Оба они великолепные стервецы, но Принц мне все же больше нравится — как многогранный музыкальный талант. К тому же он все делает на отрыв — и играет, и поет, и сочиняет. Во всем, что он делает, есть что-то церковное. Он великолепно играет и на гитаре, и на фортепиано. Но я слышу в его музыке что-то церковное, это его отличает от других, да еще этот его орган. Это отличительная черта черных, а не белых. Принц вообще что-то вроде церкви для голубых. Своей музыкой он выражает чувства людей, которые выходят из дома после десяти или одиннадцати вечера. Он приходит на бите и играет на вершине бита. Я думаю, когда Принц занимается любовью, он слушает барабаны, а не Равеля. Так что он не белый парень. Он играет новаторскую музыку, но в ней есть корни, она — отражение и результат 1988, 1989 и 1990 годов. Для меня он Дюк Эллингтон нашего времени, если только удержится на этой планке.

Принц — славный парень, немного застенчивый, маленький гений. Он точно знает, что ему в музыке по силам, а что нет, да и во всех других областях он это знает. Ему легко находить с людьми общий язык, потому что он — часть их иллюзий. В нем есть что-то непристойное, он как бы и сутенер, и шлюха в одном лице, этакий трансвестит. Но когда он поет свою фанковую похабщину о сексе и женщинах, у него получается жутко высоко, почти по-девчачьи. Если бы я сказал «пошел ты на х…» кому-нибудь, то вызвали бы полицию. Но если то же самое скажет своим писклявым голосом Принц, все сочтут это пикантным. И еще — он не мозолит глаза публике, остается для многих тайной. Я и Майкл Джексон тоже такие. Но он уж точно соответствует своему имени, господи, настоящий принц, если его ближе узнаешь. (из автобиографии Дэвиса)

Жизнь многих людей - это постепенное увязание в стереотипах, привычках, бетонирование, достижение старости, когда их всерьез никто не воспринимает. Жизнь творческого человека - это постоянное выбрасывание, выбивание себя из удобной оболочки, внутри которой ничего нового не создашь. Майлз Дэвис, заслуженный джазовый патриарх, слушает Принца и подбирает неизвестных музыкантов, чтобы попробовать что-то еще, чего он прежде не делал, - вот это путь настоящего творца. И удивительно видеть, что то, что мешало Дэвису в личной жизни, - его эгоизм и консерватизм, которые он не был способен побороть, в музыкальной жизни отступают - там он сражается с ними, как может. Хотя культ личности Майлза присутствует на всех его альбомах, от одного он бежит, как от проказы, - от удобства, от постоянства. И это здорово.

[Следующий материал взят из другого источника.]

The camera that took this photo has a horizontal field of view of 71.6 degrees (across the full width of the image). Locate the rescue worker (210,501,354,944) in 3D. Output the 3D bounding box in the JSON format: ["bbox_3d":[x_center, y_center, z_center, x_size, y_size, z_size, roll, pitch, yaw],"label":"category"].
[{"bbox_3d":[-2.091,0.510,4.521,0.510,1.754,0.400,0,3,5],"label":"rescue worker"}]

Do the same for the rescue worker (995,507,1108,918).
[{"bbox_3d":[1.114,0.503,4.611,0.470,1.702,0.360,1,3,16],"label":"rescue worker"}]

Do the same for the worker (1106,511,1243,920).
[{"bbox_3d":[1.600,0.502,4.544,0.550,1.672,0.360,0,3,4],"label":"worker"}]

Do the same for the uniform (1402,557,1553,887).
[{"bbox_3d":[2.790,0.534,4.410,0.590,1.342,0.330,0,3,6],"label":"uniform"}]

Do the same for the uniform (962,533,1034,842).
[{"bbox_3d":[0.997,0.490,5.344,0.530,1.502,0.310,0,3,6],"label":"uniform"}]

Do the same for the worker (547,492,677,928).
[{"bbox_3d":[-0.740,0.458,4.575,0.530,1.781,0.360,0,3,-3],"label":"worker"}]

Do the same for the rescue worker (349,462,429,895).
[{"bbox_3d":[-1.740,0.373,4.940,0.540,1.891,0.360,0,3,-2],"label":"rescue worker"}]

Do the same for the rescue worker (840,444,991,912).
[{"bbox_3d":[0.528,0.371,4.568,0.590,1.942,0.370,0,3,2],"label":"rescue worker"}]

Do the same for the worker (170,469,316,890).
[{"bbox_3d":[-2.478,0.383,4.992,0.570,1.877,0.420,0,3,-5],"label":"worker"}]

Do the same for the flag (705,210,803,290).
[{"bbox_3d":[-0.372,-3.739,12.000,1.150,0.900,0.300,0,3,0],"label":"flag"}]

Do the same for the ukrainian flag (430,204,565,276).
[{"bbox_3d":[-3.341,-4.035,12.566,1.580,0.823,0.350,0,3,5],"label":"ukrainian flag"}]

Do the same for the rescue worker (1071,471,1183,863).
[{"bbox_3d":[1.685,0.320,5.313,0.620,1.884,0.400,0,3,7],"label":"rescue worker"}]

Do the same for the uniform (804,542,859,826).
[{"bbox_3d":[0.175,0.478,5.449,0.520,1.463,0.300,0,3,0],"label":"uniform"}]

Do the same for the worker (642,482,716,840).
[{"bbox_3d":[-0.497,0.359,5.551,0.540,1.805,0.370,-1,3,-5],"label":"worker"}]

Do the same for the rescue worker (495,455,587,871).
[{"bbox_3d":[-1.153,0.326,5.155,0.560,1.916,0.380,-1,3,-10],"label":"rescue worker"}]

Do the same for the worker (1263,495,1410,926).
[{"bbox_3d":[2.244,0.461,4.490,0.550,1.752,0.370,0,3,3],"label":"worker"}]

Когда я сейчас слышу, как музыканты исполняют все те же джазовые прибамбасы, которые мы изобрели давным-давно, мне становится грустно. Я хочу сказать, что это все равно что идти в постель с очень-очень старым человеком, от которого пахнет старостью. Я вовсе не унижаю стариков, потому что сам старею. Но нужно быть честным перед самим собой, и я именно так все это и вижу. Многие люди моего возраста любят старую, консервативную мебель. А мне нравится новый мемфисский стиль — легкий хайтек, он в основном идет к нам из Италии. Смелые цвета и длинные, мягкие, свободные линии. Мне не нравится, когда дом забит вещами и мебелью. Мне нравятся современные вещи. Я всегда должен быть на передовой линии всего, такой уж я есть и всегда таким был. Я люблю трудности, риск, люблю все новое — так я подзаряжаюсь.